Die Autoren erinnern uns in ihrem Buch an viele solcher Meilensteine der Entwicklung der Kernenergie. Man nimmt erstaunt zur Kenntnis, dass die ersten abgebrannten Brennstäbe zur Wiederaufbereitung nach Frankreich und England verschifft wurden, ohne dass die Rückstände – also die hochaktiven Spaltprodukte – zurück genommen werden mussten; oder dass die schwach- und mittelaktiven MIF-Abfälle bis 1982 im Meer versenkt wurden.

Bald nach der Inbetriebnahme der ersten drei Kernkraftwerke 1969 bis 1972 zeichnete sich aber immer deutlicher ab, dass wir die Entsorgungsprobleme in Zukunft nicht mehr würden exportieren können. So gründete man 1972 in weiser Voraussicht die NAGRA, die Nationale Genossenschaft für die Lagerung radioaktiver Abfälle. Genossenschafter waren und sind bis heute die Kernkraftwerkbetreiber und der Bund, der die Verantwortung für die MIF-Abfälle übernommen hatte.

Das Protokoll der darauffolgenden Geschichte ist eine beklemmende Lektüre. Diese Geschichte ist eine Abfolge von guten Ideen, seriöser Forschung und politischen Fehlschlägen. Typisch dafür sind zwei Episoden, die schliesslich weit mehr wurden als Episoden: Die Projekte "Gewähr" (der Bundesrat wollte, dass die Lösung des Problems bis Ende 1985 gewährleistet sei) und Wellenberg, das Projekt eines Endlagers für schwach- und mittelaktive Abfälle in Nidwalden. Die Autoren schildern die Ereignisse und Etappen mit einer seltsam distanzierten Kühle, die keinen Einblick gibt in die Gefühle, die sie bei unverständlichen Bundesrats- und Volksentscheiden befallen haben müssen. Ein einziges Mal blitzt eine Spur von Sarkasmus auf: Wenn die Argumente der Gegner der beiden Wellenberg-Abstimmungen kommentarlos einander gegenübergestellt werden: In der ersten Abstimmung hiess es, man könne nicht über den Sondier­stollen und das Endlager gleichzeitig abstimmen; in der zweiten, in der das Endlager nicht mehr zur Diskussion stand, man könne nicht einem Sondierstollen zustimmen, ohne zu wissen ob man dereinst zum Lagerkonzept etwas zu sagen haben werde.

Die Geschichte des Wellenberg ist typisch für die Geschichte der Bemühungen um die nukleare Entsorgung in der Schweiz, sie ist aber auch typisch für das hier besprochene Buch: Der epische Kampf um das Vertrauen des Nidwaldner Volkes ist auf gerade mal 10 Seiten abgehandelt. Das ist möglich, weil sich die Autoren auf eine technokratische Beschreibung der Projekte und den Ablauf der Ereignisse beschränken. Die Frage, wie man das Vertrauen der Stimmbürger hätte gewinnen können, respektive die Frage, wie man es verspielt hat, wird nicht gestellt, geschweige denn diskutiert.

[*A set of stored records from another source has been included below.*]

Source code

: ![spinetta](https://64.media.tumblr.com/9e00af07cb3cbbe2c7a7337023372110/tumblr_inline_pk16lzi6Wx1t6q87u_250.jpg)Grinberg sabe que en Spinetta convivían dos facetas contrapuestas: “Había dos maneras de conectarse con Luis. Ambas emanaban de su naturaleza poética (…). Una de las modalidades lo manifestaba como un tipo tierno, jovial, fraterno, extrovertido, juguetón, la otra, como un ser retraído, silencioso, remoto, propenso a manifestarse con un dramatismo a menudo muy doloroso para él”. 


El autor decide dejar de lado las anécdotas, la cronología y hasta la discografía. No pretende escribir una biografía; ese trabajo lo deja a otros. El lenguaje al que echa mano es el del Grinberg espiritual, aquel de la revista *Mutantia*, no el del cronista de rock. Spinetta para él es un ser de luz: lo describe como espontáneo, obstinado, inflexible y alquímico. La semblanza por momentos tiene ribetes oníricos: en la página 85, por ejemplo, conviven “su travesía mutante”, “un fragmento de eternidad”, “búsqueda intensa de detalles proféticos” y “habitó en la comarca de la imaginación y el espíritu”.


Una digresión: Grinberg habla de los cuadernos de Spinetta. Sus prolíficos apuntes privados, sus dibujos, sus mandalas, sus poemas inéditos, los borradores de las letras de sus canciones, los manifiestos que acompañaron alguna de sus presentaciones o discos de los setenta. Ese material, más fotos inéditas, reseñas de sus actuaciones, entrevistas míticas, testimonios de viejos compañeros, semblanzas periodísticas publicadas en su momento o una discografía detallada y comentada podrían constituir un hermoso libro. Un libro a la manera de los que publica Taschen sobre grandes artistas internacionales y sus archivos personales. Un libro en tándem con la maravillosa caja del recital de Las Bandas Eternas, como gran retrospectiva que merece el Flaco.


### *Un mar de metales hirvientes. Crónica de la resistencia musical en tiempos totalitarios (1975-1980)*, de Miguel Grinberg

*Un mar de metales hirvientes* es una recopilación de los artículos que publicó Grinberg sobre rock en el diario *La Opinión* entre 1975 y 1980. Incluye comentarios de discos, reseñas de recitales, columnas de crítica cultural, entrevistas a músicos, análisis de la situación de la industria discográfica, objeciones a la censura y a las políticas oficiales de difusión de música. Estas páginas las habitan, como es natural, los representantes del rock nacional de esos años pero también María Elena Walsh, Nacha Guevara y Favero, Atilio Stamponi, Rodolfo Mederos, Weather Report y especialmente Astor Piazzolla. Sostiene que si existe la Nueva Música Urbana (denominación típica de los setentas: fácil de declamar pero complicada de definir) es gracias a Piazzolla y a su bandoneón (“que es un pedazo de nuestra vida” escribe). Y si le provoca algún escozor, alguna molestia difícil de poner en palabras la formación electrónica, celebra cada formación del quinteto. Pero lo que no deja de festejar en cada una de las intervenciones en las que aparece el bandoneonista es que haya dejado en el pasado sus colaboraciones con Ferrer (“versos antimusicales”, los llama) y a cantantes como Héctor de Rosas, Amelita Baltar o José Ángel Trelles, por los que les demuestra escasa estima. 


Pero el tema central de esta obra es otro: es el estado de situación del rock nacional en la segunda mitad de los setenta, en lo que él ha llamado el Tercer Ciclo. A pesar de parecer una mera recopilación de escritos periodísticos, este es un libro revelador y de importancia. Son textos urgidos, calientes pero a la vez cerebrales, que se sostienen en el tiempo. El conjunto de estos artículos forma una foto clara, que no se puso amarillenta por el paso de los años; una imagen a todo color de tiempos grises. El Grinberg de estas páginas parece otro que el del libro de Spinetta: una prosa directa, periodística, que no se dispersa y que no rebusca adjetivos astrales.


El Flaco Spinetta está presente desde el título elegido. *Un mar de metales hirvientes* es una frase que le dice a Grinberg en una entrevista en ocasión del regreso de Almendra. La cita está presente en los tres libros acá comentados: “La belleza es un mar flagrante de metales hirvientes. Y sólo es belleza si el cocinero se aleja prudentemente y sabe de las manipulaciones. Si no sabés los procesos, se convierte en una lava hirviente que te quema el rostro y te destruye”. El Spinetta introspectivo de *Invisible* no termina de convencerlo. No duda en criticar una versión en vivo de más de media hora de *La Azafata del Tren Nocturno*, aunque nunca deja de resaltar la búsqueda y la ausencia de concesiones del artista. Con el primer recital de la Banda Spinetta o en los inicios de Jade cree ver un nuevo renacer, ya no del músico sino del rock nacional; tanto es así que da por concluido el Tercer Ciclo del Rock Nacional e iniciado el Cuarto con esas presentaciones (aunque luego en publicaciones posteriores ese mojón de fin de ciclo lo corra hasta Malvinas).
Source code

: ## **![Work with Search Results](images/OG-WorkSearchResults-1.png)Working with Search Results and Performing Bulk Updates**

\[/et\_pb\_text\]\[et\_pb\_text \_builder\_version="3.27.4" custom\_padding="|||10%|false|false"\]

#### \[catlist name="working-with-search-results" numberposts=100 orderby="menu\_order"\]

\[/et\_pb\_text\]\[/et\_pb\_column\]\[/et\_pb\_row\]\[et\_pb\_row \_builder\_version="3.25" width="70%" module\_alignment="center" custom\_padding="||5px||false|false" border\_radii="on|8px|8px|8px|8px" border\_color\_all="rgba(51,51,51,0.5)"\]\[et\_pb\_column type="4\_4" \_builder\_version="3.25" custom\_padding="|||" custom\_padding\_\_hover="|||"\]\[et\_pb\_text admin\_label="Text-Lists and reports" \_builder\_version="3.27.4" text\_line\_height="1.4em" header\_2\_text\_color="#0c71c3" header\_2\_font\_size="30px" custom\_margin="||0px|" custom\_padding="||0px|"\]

Dieser technokratische Ansatz ist nicht nur die grösste Schwäche des Buches, er ist wohl symptomatisch für die ganzen Anstrengungen, das Entsorgungsproblem zu lösen. Sie beschränkten sich auf die technisch-wissenschaftlichen Aspekte und vernachlässigten die sozialpsychologische Seite. Die Frage ist nicht nur "wie dicht ist das Gestein?", mindestens ebenso wichtig ist die Frage "wie gewinne ich das Vertrauen der Bevölkerung?". Es gibt im Buch einen kurzen Abschnitt zum Thema Öffentlichkeitsarbeit, aber die üblichen PR-Aktionen genügen nicht, wenn das Gelingen der Aufgabe von den Gegnern mit allen Mitteln verhindert wird. Wunderbar konzipierte Ausstellungen können informieren, aber sie schaffen nicht Vertrauen. Ein herziges Männchen mit einem Bohrer auch nicht. Offenbar war man sich in all den Jahren nicht bewusst, dass die Gegner der Kernenergie in der Frage der nuklearen Entsorgung ihre Schlacht von Waterloo schlagen: Die "ungelöste" Frage der radioaktiven Abfälle ist das einzige ihnen verbliebene Argument gegen die Kernenergie. Darum darf die Lösung nicht gelingen. Man findet in diesem sonst höchst lesenswerten Buch keinen Hinweis, dass dieses fundamentale Problem jemals erkannt worden wäre und dass über entsprechende Strategien nachgedacht worden sei.